My satisfaction ever after?

Lost. Lost was all I was. 

In the folds of my walnut brain
The indistinguishable twigs and stems of my veins
In the darkness that followed,
In the pool of blood,
On the skull space so hollow,
As I quiver mid-air as if shocked by the air - Lost.

Lost was all I was.

_____________________________________________________________________
 I knew deep down what direction was mine. What road had shone the brightest for me. What path was mine and what gave me more than what no money, power or status could ever amount into giving me - Satisfaction. The pleasure of being satisfied. 

But I also knew how hard it was going to be. How untraditional it was. That it will demand of me what no money, power or status could ever demand - Honesty. The honesty of hard work. The uncorrupted involvement of each and every cell of my body. And the honest emotions that would reflect in the heat of my face and the beating of my heart every time I walked that one true path that always signalled me towards it.

**Directions:**
a: Retype the reflection on being lost between "My satisfaction ever" and "air - Lost.", inclusive.
b: Sum up the reflection on being lost in two sentences.
c: Carry on the reflection on being lost from its last sentence.
The data that comes next isn't needed for any of this.

**Information supplied:**
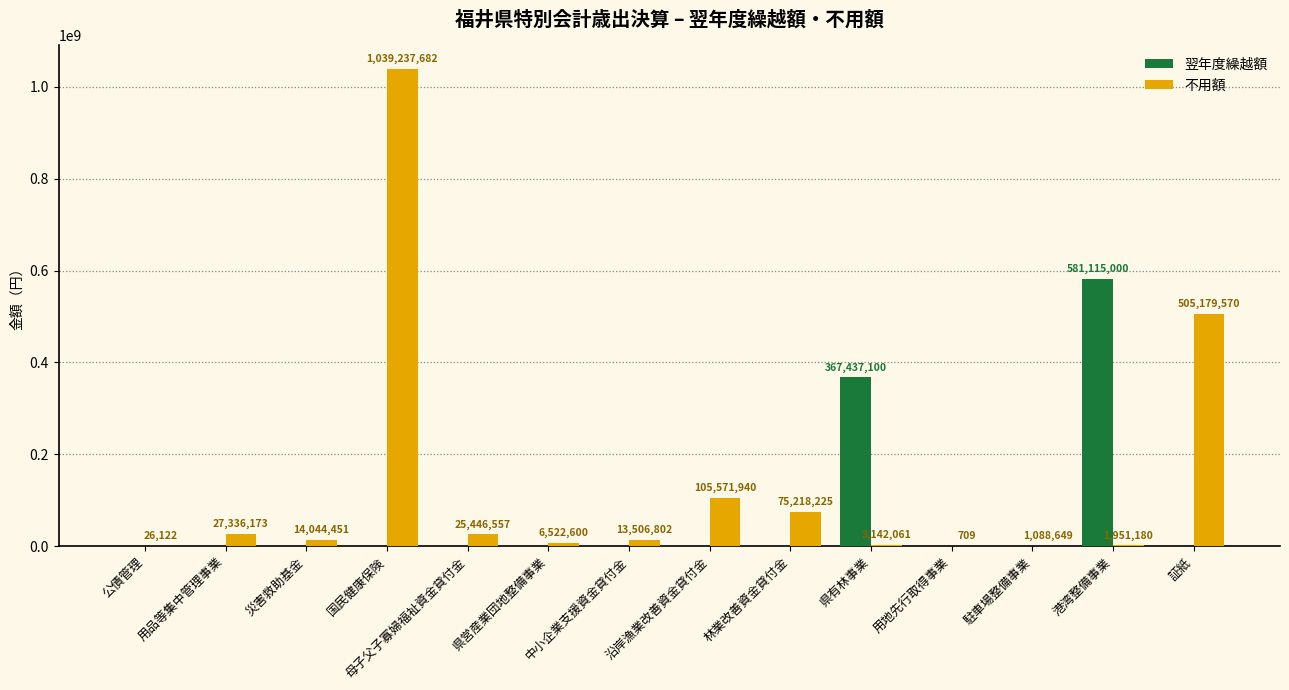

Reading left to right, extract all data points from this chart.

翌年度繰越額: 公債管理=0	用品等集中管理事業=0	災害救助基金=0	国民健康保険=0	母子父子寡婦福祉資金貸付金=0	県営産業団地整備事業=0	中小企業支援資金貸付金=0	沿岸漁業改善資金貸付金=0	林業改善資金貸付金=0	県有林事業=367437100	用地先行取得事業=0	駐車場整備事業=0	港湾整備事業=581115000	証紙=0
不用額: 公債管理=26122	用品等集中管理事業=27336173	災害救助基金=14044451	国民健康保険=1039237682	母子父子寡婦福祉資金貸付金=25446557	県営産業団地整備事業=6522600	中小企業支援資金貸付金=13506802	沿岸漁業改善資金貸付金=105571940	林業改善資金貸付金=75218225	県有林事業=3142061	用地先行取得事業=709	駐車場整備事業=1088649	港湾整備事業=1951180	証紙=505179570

**Response list:**
a:
My satisfaction ever after?

Lost. Lost was all I was. 

In the folds of my walnut brain
The indistinguishable twigs and stems of my veins
In the darkness that followed,
In the pool of blood,
On the skull space so hollow,
As I quiver mid-air as if shocked by the air - Lost.

b: The speaker describes being utterly lost, down to the folds of the brain and the veins. The speaker knew which path would bring a satisfaction that no money, power or status could give, but also knew that this untraditional path would be hard and would demand honesty, hard work and complete involvement.

c:
But I was not ready. The path was giving by all means, but it asked for too much. In short, I am not a risk taker. I am not bold. I do not have the courage to give more than I can bet on taking back. Coward, I thought. Is that not what a coward means? 

For years, I veiled my cowardliness under the consolidation that it was shyness. Shyness. But the only times I questioned this notion was when I longingly gazed the path - the path that was for me.

It used to talk to me, only rarely, but in manners that made me aware of the vibration of every atom around me. Sometimes saying things that were too, too honest. And really real, too real to take.

It (the path) honey-whispered things to me,  

‘No’, was my only comeback.

I shied?
It talked.

‘No’, was my only thought.

It talks more when I am alone. Growing softer each time it calls me out.

Does the path you walk do that to YOU? 

Does it talk lovingly? In a way that reminds you of your mother's tender smile, or your younger sisters shimmering, naughty but pure eyes. Does it call you out in a way that shows consideration, consolation? 

Can a life choice do that? Has it ever done that to you, or am I the only lost stranger.

Does it smile without smiling? Call you to dance, when you both can’t? Summon a beast in you, the addict if you may, as if knowing your passion more than you realize it yourself?

‘NO!’ I shout.

The path… my sweet path, stays quite. Quite until I become quite enough to hear it again.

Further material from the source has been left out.